Matsuda et al. compare gene expression alteration after H. pylori infection in three cell lines, H. pylori infection, AGS, KATO III, and MKN45. They showed that H. pylori cells alter the expression of the transcription factors mRNA such as az, MUCs mRNA in H. pylori-infected cells, in a pattern common to cells. In AGS cells, the Intestinal phenotype is predominated, whereas the gastric phenotype predominated in MKN45 and KATO III cells. In MKN45 cells, H. pylori-induced the three MUCs mRNAs expression (41). Therefore, due to the fact that the expression pattern of mucins in MKN45 cell line is closer to the conditions of the stomach, this cell line was selected to study biofilm formation.
Cole et al. (5) showed that 10% mucin increased planktonic cells, but as they mentioned in that article, they autoclaved mucin with a medium before assay as mucins are glycoproteins probably lose native 3D structure and may serve as a carbon source.
In contrast to this study, we showed that mucin was significantly effective in biofilm formation in our previous study. In our study, we used mucin from the porcine stomach (type II), which contains MUC2 (16). Therefore, it seems that the type of mucin and assessment method affect the results. More studies are needed to reach a definitive conclusion in this regard.

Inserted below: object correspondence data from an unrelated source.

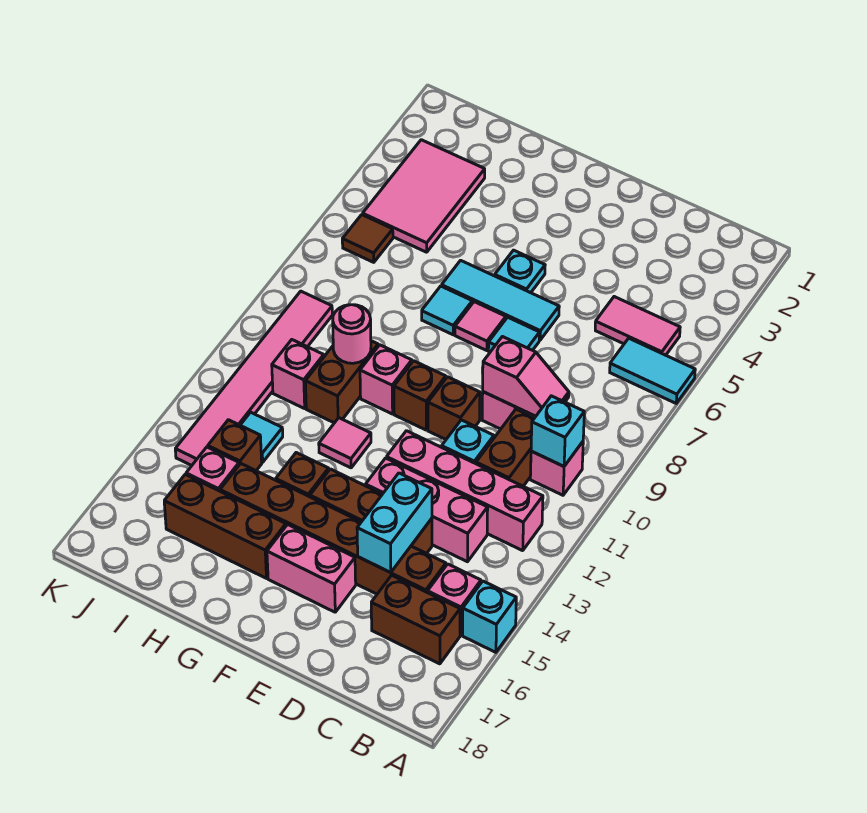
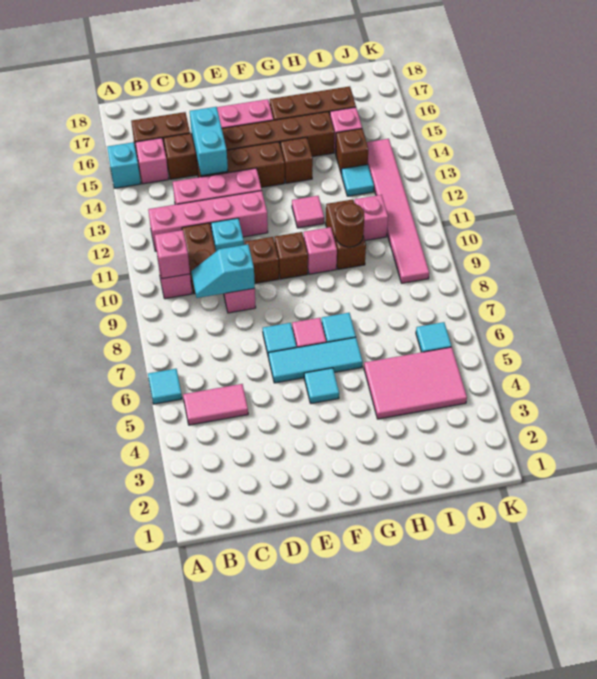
cyan 1x2 tile [610,338,695,403] -> cyan 1x1 tile [148,369,182,404]
cyan 1x1 brick [531,396,584,466] -> pink 1x1 brick [155,230,190,279]
pink 1x2 slope [482,337,569,416] -> cyan 1x2 slope [191,244,255,298]
cyan 1x1 plate [495,250,545,293] -> cyan 1x1 tile [304,368,339,403]
pink 1x1 round brick [333,305,371,363] -> brown 1x1 round brick [335,203,364,247]
pink 2x3 tile [363,140,485,252] -> pink 2x3 tile turned to [364,347,467,419]
brown 1x1 tile [342,215,393,262] -> cyan 1x1 tile [416,322,451,352]

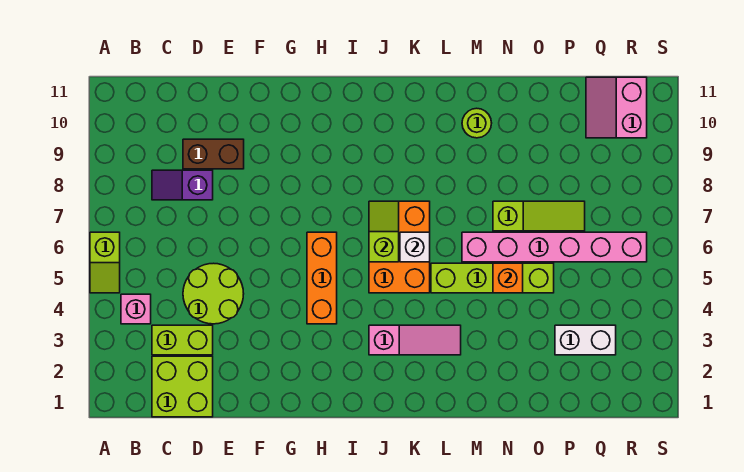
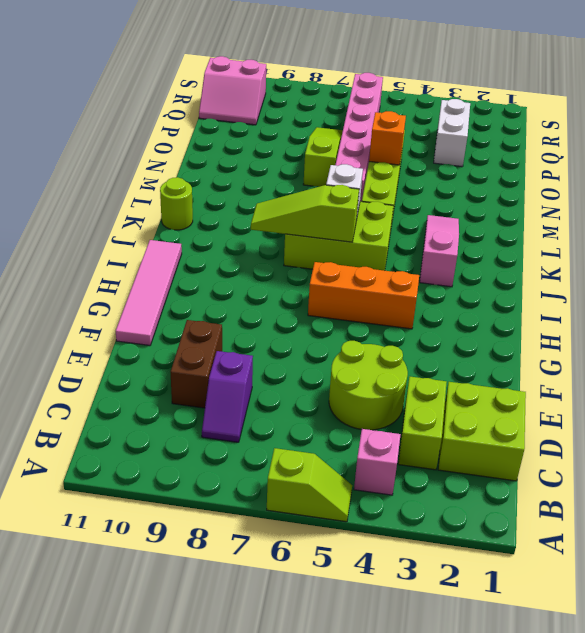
none -> pink 1x4 tile [116,240,182,346]
orange 2x3 brick [369,201,430,293] -> lime 2x3 brick [284,201,393,271]
lime 1x2 slope [369,201,399,262] -> lime 1x3 slope [251,185,359,242]
lime 1x1 round brick [462,108,492,138] -> lime 1x1 round brick moved to [160,177,193,230]

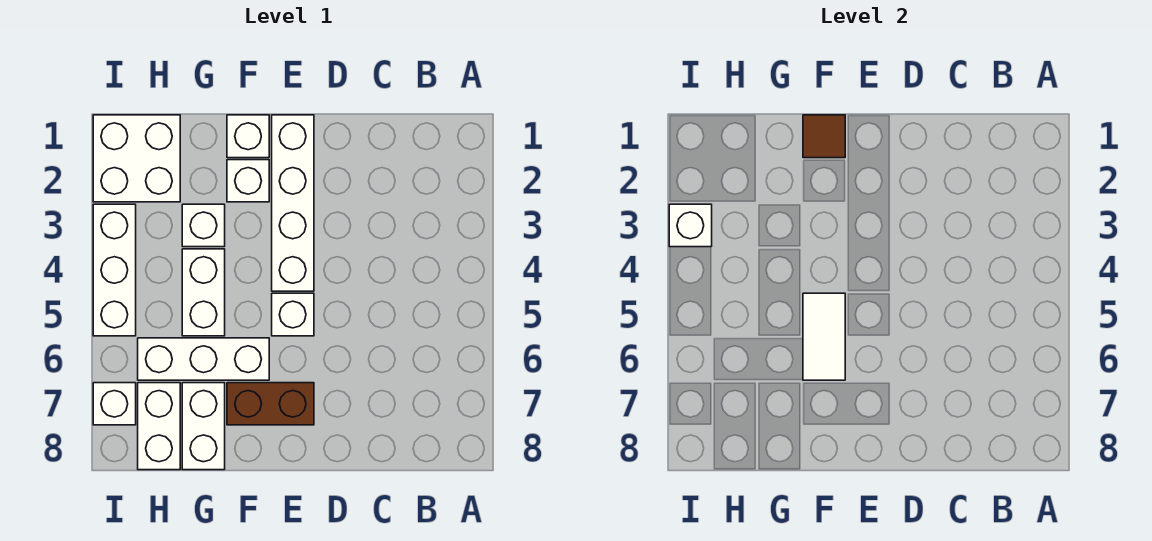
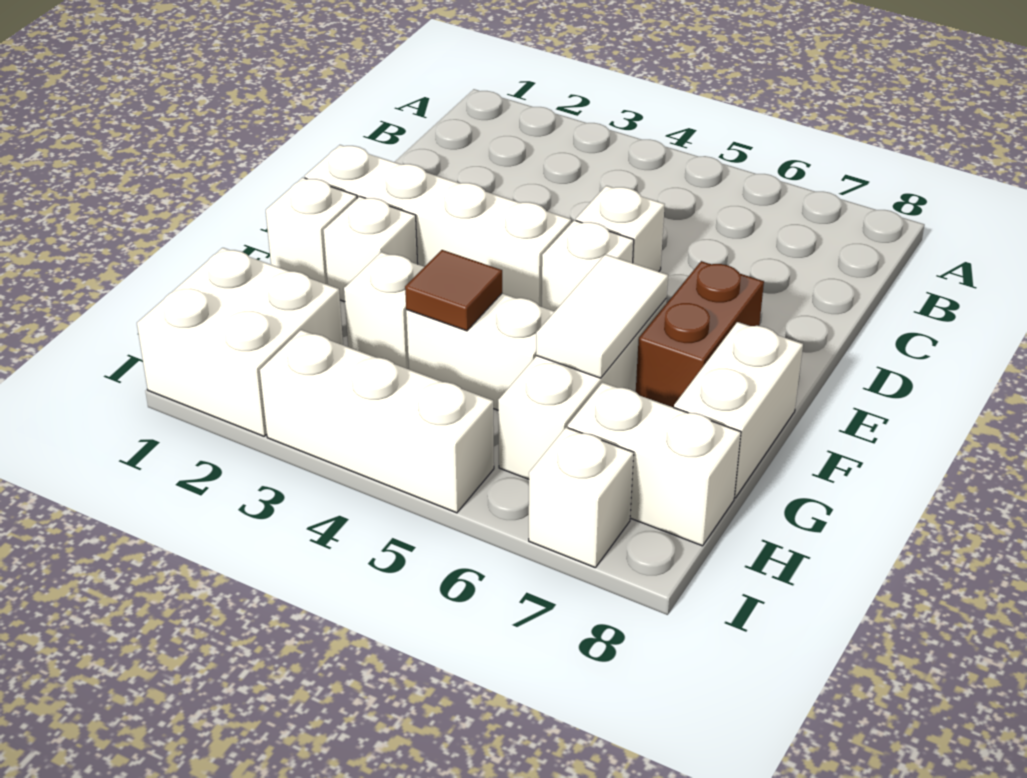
brown 1x1 tile [803,115,845,158] -> brown 1x1 tile moved to [405,250,502,331]
white 1x2 tile [803,293,845,380] -> white 1x2 tile turned to [536,254,668,378]
white 1x2 brick [182,383,225,470] -> white 1x2 brick turned to [674,322,803,498]
white 1x1 brick [669,204,712,247] -> white 1x1 brick moved to [576,186,665,272]

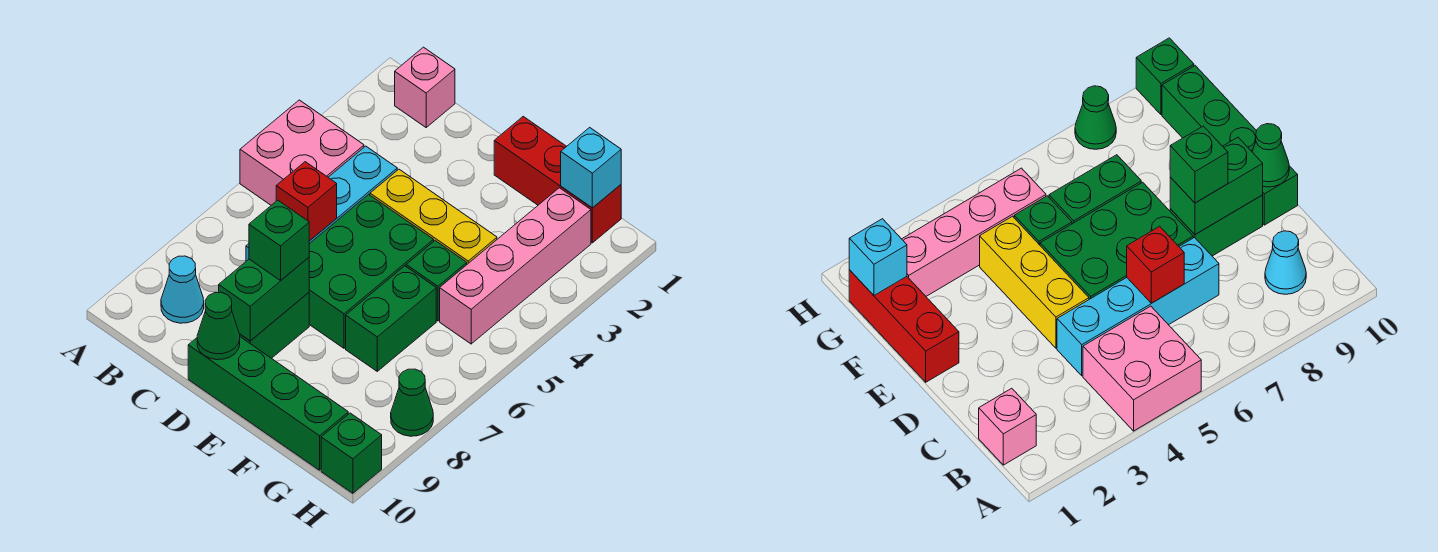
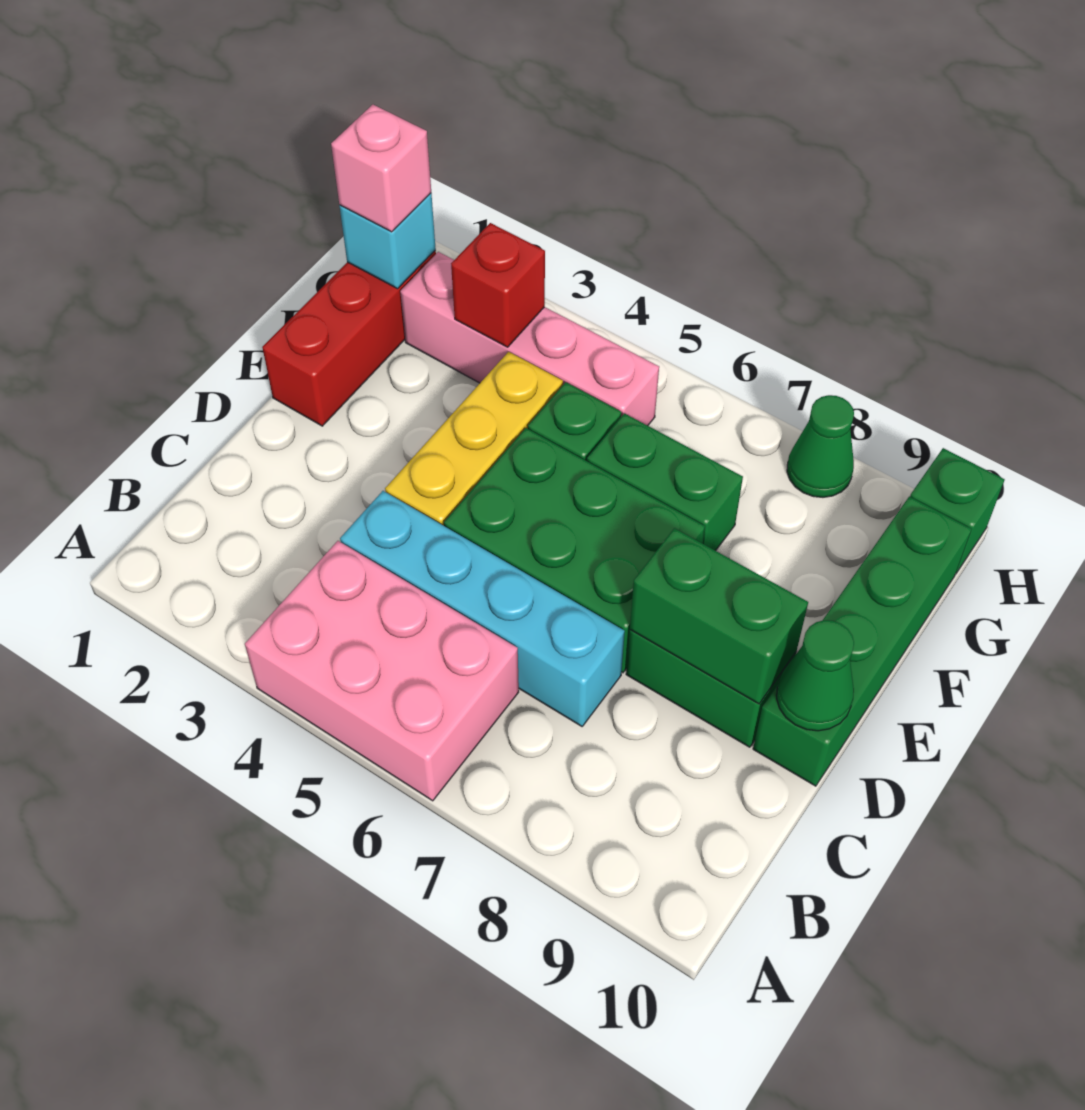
pink 2x2 brick [240,100,364,205] -> pink 2x3 brick [245,541,519,801]
pink 1x1 brick [395,47,455,127] -> pink 1x1 brick moved to [331,105,431,232]
cyan 1x1 cone [161,256,204,323] -> none
red 1x1 brick [276,162,337,241] -> red 1x1 brick moved to [451,223,545,347]
green 1x1 brick [249,200,309,281] -> none

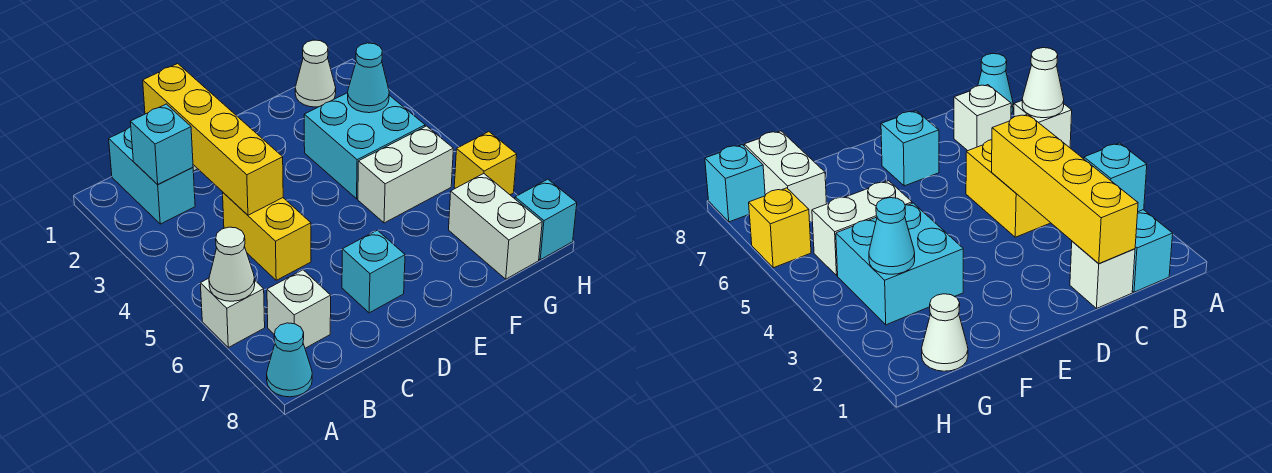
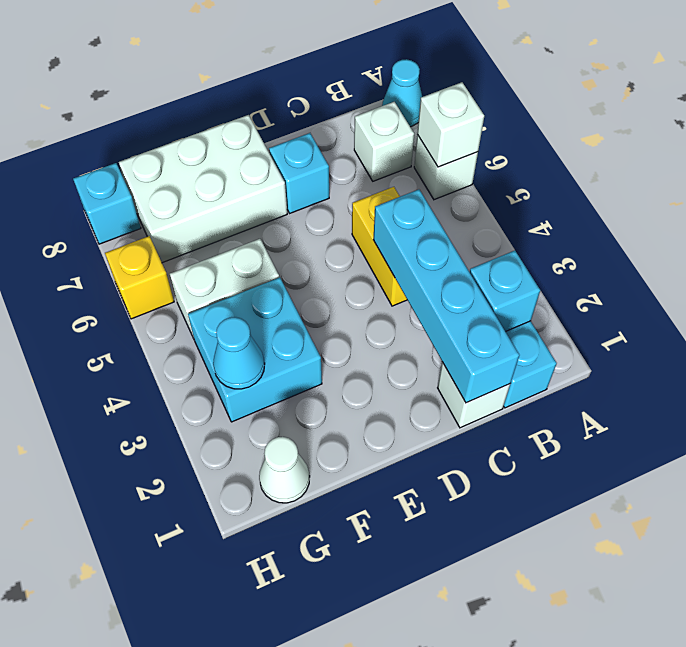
white 1x1 cone [209,227,255,301] -> white 1x1 brick [417,82,484,167]
yellow 1x4 brick [143,64,283,215] -> cyan 1x4 brick [373,190,519,403]
white 1x2 brick [449,173,542,279] -> white 2x3 brick [119,115,287,263]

In the current examination, we attempted to emulate, to some extent, the real conditions of the stomach since the cell-line used in this work is able to produce a mucus-layer (42), which would be an advantage for this model to initiate bacterial attachment. Thus, to our knowledge, the present work is the first study, which evaluated the ability of clinical isolates of H. pylori to adhere and form a biofilm in an experimental human epithelial cell line, MKN-45 cell-model.
5.1. Conclusions
Using an in-situ system, we showed that clinical isolates of H. pylori are able to form a biofilm on the human epithelial cell line, MKN-45. More detailed studies on differences of isolates with high and low abilities in biofilm formation may help understand the roles of bacterial factors in this process. Furthermore, we observed that H. pylori has the ability to bind to mucin, especially MUC5AC 5AC. So, presence of mucin in our biofilm formation assay, will better correspond to the natural conditions in host.